This month we’re looking to popular culture for our literary inspiration. The TV adaptation of Margaret Atwood’s dystopian novel has been gracing our screens for the past few weeks to widespread critical acclaim. Perhaps unsurprisingly, as a result the book has shot back into the fiction Bestsellers list on Amazon despite being originally published in 1985.
The story unfolds in a not-so-distant future in which dangerously low reproduction rates threaten survival. As a result, fertile ‘Handmaids’ are assigned to wealthy couples in order to bear their children. Allowed to leave the house only in the company of another handmaid, and watched constantly by the Republics secret police (referred to only as the sinister-sounding ‘Eyes’), the lives of Handmaids are entirely restricted. The novel is based on the story of Offred, a woman seized in the new regime and forced into the role of Handmaid, from her capture and subsequent indoctrination at the ‘Red Centre’, to her posting at the home of her Commander.

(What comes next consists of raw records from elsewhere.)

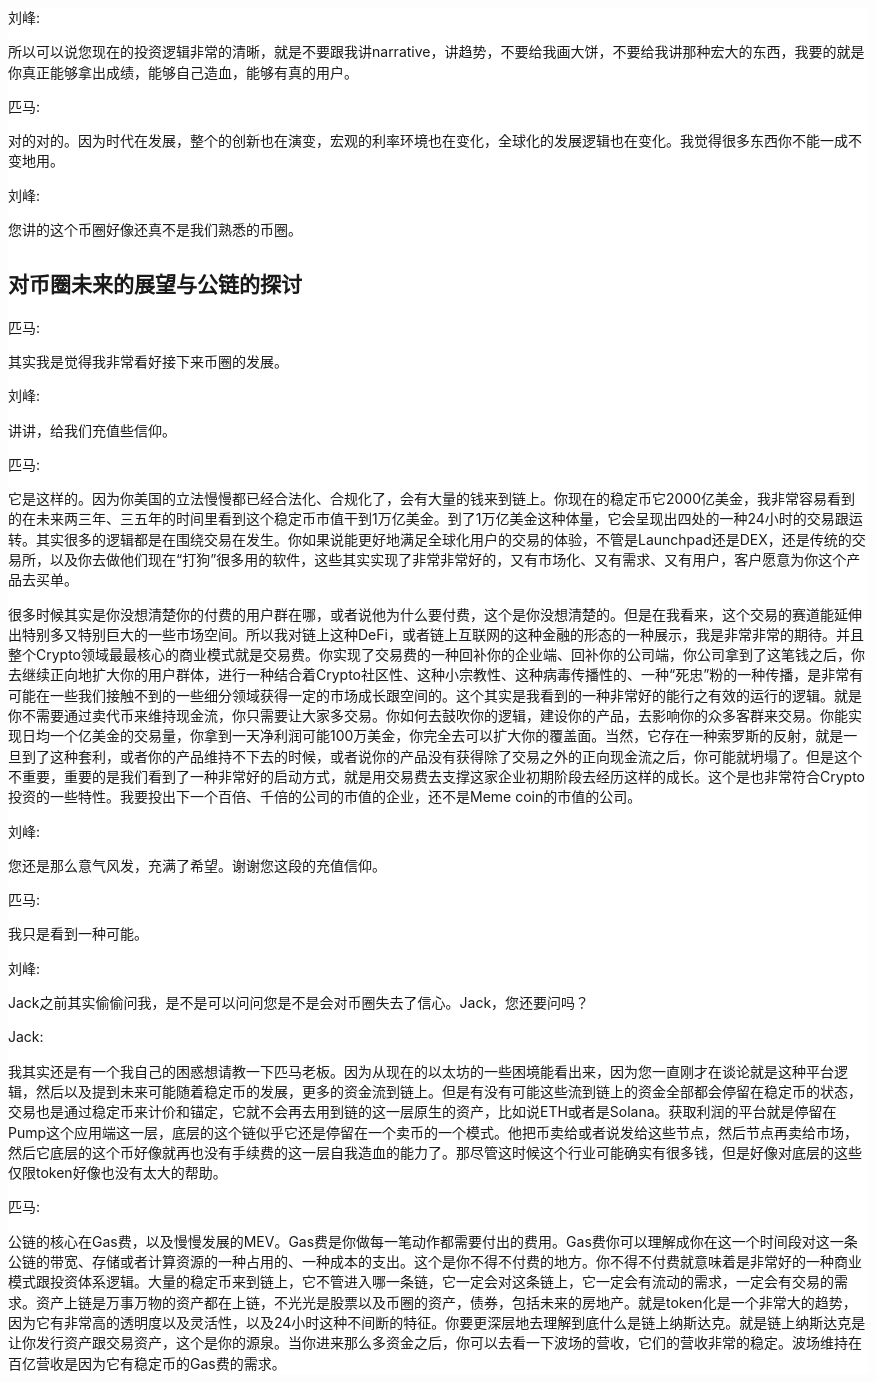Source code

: 刘峰:

所以可以说您现在的投资逻辑非常的清晰，就是不要跟我讲narrative，讲趋势，不要给我画大饼，不要给我讲那种宏大的东西，我要的就是你真正能够拿出成绩，能够自己造血，能够有真的用户。

匹马:

对的对的。因为时代在发展，整个的创新也在演变，宏观的利率环境也在变化，全球化的发展逻辑也在变化。我觉得很多东西你不能一成不变地用。

刘峰:

您讲的这个币圈好像还真不是我们熟悉的币圈。

## 对币圈未来的展望与公链的探讨

匹马:

其实我是觉得我非常看好接下来币圈的发展。

刘峰:

讲讲，给我们充值些信仰。

匹马:

它是这样的。因为你美国的立法慢慢都已经合法化、合规化了，会有大量的钱来到链上。你现在的稳定币它2000亿美金，我非常容易看到的在未来两三年、三五年的时间里看到这个稳定币市值干到1万亿美金。到了1万亿美金这种体量，它会呈现出四处的一种24小时的交易跟运转。其实很多的逻辑都是在围绕交易在发生。你如果说能更好地满足全球化用户的交易的体验，不管是Launchpad还是DEX，还是传统的交易所，以及你去做他们现在“打狗”很多用的软件，这些其实实现了非常非常好的，又有市场化、又有需求、又有用户，客户愿意为你这个产品去买单。

很多时候其实是你没想清楚你的付费的用户群在哪，或者说他为什么要付费，这个是你没想清楚的。但是在我看来，这个交易的赛道能延伸出特别多又特别巨大的一些市场空间。所以我对链上这种DeFi，或者链上互联网的这种金融的形态的一种展示，我是非常非常的期待。并且整个Crypto领域最最核心的商业模式就是交易费。你实现了交易费的一种回补你的企业端、回补你的公司端，你公司拿到了这笔钱之后，你去继续正向地扩大你的用户群体，进行一种结合着Crypto社区性、这种小宗教性、这种病毒传播性的、一种“死忠”粉的一种传播，是非常有可能在一些我们接触不到的一些细分领域获得一定的市场成长跟空间的。这个其实是我看到的一种非常好的能行之有效的运行的逻辑。就是你不需要通过卖代币来维持现金流，你只需要让大家多交易。你如何去鼓吹你的逻辑，建设你的产品，去影响你的众多客群来交易。你能实现日均一个亿美金的交易量，你拿到一天净利润可能100万美金，你完全去可以扩大你的覆盖面。当然，它存在一种索罗斯的反射，就是一旦到了这种套利，或者你的产品维持不下去的时候，或者说你的产品没有获得除了交易之外的正向现金流之后，你可能就坍塌了。但是这个不重要，重要的是我们看到了一种非常好的启动方式，就是用交易费去支撑这家企业初期阶段去经历这样的成长。这个是也非常符合Crypto投资的一些特性。我要投出下一个百倍、千倍的公司的市值的企业，还不是Meme
coin的市值的公司。

刘峰:

您还是那么意气风发，充满了希望。谢谢您这段的充值信仰。

匹马:

我只是看到一种可能。

刘峰:

Jack之前其实偷偷问我，是不是可以问问您是不是会对币圈失去了信心。Jack，您还要问吗？

Jack:

我其实还是有一个我自己的困惑想请教一下匹马老板。因为从现在的以太坊的一些困境能看出来，因为您一直刚才在谈论就是这种平台逻辑，然后以及提到未来可能随着稳定币的发展，更多的资金流到链上。但是有没有可能这些流到链上的资金全部都会停留在稳定币的状态，交易也是通过稳定币来计价和锚定，它就不会再去用到链的这一层原生的资产，比如说ETH或者是Solana。获取利润的平台就是停留在Pump这个应用端这一层，底层的这个链似乎它还是停留在一个卖币的一个模式。他把币卖给或者说发给这些节点，然后节点再卖给市场，然后它底层的这个币好像就再也没有手续费的这一层自我造血的能力了。那尽管这时候这个行业可能确实有很多钱，但是好像对底层的这些仅限token好像也没有太大的帮助。

匹马:

公链的核心在Gas费，以及慢慢发展的MEV。Gas费是你做每一笔动作都需要付出的费用。Gas费你可以理解成你在这一个时间段对这一条公链的带宽、存储或者计算资源的一种占用的、一种成本的支出。这个是你不得不付费的地方。你不得不付费就意味着是非常好的一种商业模式跟投资体系逻辑。大量的稳定币来到链上，它不管进入哪一条链，它一定会对这条链上，它一定会有流动的需求，一定会有交易的需求。资产上链是万事万物的资产都在上链，不光光是股票以及币圈的资产，债券，包括未来的房地产。就是token化是一个非常大的趋势，因为它有非常高的透明度以及灵活性，以及24小时这种不间断的特征。你要更深层地去理解到底什么是链上纳斯达克。就是链上纳斯达克是让你发行资产跟交易资产，这个是你的源泉。当你进来那么多资金之后，你可以去看一下波场的营收，它们的营收非常的稳定。波场维持在百亿营收是因为它有稳定币的Gas费的需求。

Offred’s tale is told in both present tense and via flashbacks, the latter highlighting the way in which her “free” world evolved into her new situation. It is this which is the most haunting part of Atwood’s novel; the fictional setting of Gilead is not quite far enough removed from our current world to be comfortable.
Raising questions of gender, sex, religion and politics, The Handmaid’s Tale prompts discussion points that are just as relevant now as when they were published. It is this ability to transcend time that sets it apart from other popular fiction and has cemented it in the realm of contemporary classic. Definitely one to add to the ‘must-read’ list.